What you can do next
- Duplicate the needle to create a set of matched elements.
- Resize copies to fit different areas of the composition, refining node positions if proportions change.
Handoff tips
- Keep a saved version at this stage so you can revert if later edits over-tighten curves.
- Note stitch angles that work well; consistent angles across duplicates produce a harmonious fill pattern.
From the comments
- If you plan to stitch with magnetic accessories later, these are separate from digitizing decisions. Keep your file clean; choose hooping methods at the machine stage. Example terms you may encounter in research: hoop master embroidery hooping station and magnetic embroidery hoops.
Troubleshooting & Recovery Symptom: Jagged edges on curves
- Likely cause: Too many straight (left-click) points or uneven spacing.
- Fix: Replace a few straight corners with rounded (right-click) points; space nodes more evenly.
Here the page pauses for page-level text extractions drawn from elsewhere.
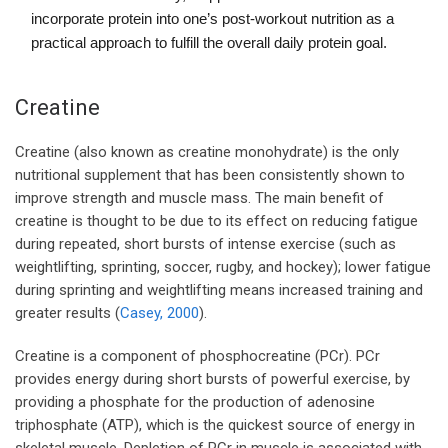
incorporate protein into one’s post-workout nutrition as a
practical approach to fulfill the overall daily protein goal.
Creatine
Creatine (also known as creatine monohydrate) is the only
nutritional supplement that has been consistently shown to
improve strength and muscle mass. The main benefit of
creatine is thought to be due to its effect on reducing fatigue
during repeated, short bursts of intense exercise (such as
weightlifting, sprinting, soccer, rugby, and hockey); lower fatigue
during sprinting and weightlifting means increased training and
greater results (
Casey, 2000
).
Creatine is a component of phosphocreatine (PCr). PCr
provides energy during short bursts of powerful exercise, by
providing a phosphate for the production of adenosine
triphosphate (ATP), which is the quickest source of energy in
skeletal muscle. Depletion of PCr in muscle is associated with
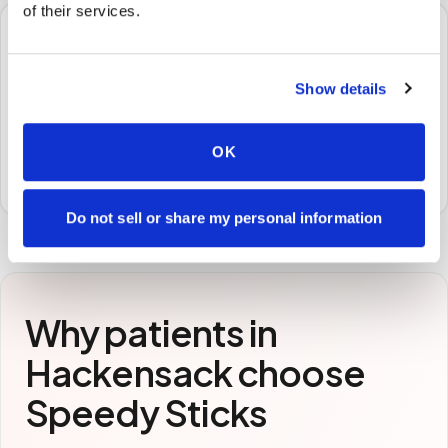
of their services.
🧪
Show details
STEP
3
Samples to the lab
Specimens are packaged and routed to your
OK
preferred laboratory per your program's requirements.
Do not sell or share my personal information
Why patients in
Hackensack
choose
Speedy Sticks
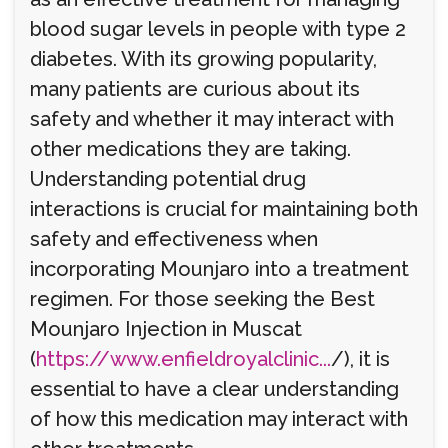
blood sugar levels in people with type 2
diabetes. With its growing popularity,
many patients are curious about its
safety and whether it may interact with
other medications they are taking.
Understanding potential drug
interactions is crucial for maintaining both
safety and effectiveness when
incorporating Mounjaro into a treatment
regimen. For those seeking the Best
Mounjaro Injection in Muscat
(
https://www.enfieldroyalclinic...
/), it is
essential to have a clear understanding
of how this medication may interact with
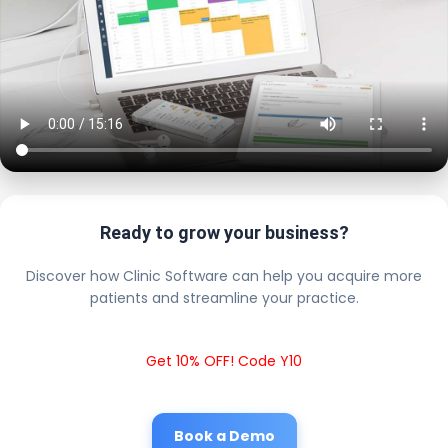
Ready to grow your business?
Discover how Clinic Software can help you acquire more
patients and streamline your practice.
Get 10% OFF! Code Y10
Book a Demo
Use reshape mode to adjust.
Symptom: Uneven shaft width
- Likely cause: Asymmetric node positions along the straight section.
- Fix: In reshape mode, mirror opposing nodes across the centerline and keep distances consistent.
Symptom: Gaps at the tip
- Likely cause: Nodes don’t fully close the shape at sharp angles.
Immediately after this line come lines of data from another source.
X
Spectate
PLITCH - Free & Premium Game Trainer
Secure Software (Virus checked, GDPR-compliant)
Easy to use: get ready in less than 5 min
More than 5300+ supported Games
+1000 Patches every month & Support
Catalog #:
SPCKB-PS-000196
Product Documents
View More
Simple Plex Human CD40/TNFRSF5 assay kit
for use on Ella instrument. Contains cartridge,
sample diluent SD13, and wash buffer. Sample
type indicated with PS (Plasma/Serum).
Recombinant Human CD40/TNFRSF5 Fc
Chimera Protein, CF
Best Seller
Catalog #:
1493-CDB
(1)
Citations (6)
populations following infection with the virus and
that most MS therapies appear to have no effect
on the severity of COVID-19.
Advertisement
- Fix: Toggle TrueView off, nudge the end nodes together in reshape mode until the fill closes.
Symptom: Abrupt stitch angle changes
- Likely cause: Block directions jump between segments.
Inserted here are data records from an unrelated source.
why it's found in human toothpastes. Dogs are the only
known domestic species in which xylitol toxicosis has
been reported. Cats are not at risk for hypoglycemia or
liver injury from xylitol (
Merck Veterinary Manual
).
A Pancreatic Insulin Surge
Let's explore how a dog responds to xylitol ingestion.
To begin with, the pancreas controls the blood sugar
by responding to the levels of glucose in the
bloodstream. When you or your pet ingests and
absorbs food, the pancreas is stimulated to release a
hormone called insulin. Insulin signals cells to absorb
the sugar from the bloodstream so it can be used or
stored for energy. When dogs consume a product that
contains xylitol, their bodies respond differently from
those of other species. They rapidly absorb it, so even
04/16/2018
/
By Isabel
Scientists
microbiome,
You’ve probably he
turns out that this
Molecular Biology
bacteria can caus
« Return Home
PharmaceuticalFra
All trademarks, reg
- Fix: Add a transitional block or reposition nodes so the direction evolves gradually.
Quick diagnostic loop
- Toggle between TrueView and wireframe to isolate whether the problem is visual (stitch simulation) or structural (nodes/blocks).
- Undo stepwise if a recent change caused the artifact; re-apply edits slowly.
Recovery best practices
- Save incremental versions as you refine; it’s faster to branch than to unpick a complex set of changes.
- When experimenting, make a duplicate of the object and test edits on the copy.
Pro tip If your downstream project involves alternative hooping at the machine, note accessories you might use—e.g., magnetic embroidery hoops or magnetic hoops—but keep those decisions outside the digitizing file for clarity.
Appendix: Concept recap
- Digitize Blocks: Builds a filled shape from connected directional blocks.
- Left vs. right click: Straight corners (left) vs. rounded corners (right) for precise control.
- Tatami fill: Decorative fill with rows that follow your block angles.
- Auto-movement: Canvas scrolls when your cursor reaches the screen edge, keeping you in digitize mode.
- Reshape mode: Adjust nodes to correct edges, angles, and gaps; stitches update immediately.
Pro tip If you’re exploring machine-stage setups later, you may see references such as dime snap hoop or mighty hoop 5.5. Research and selection happen when you prepare to stitch; they don’t affect how you place nodes or blocks in this digitizing phase.
Note on brands and tools This workflow uses Hatch Embroidery by Wilcom. The same principles—thoughtful point placement, controlled stitch angles, and iterative refinement—hold across many digitizing tasks.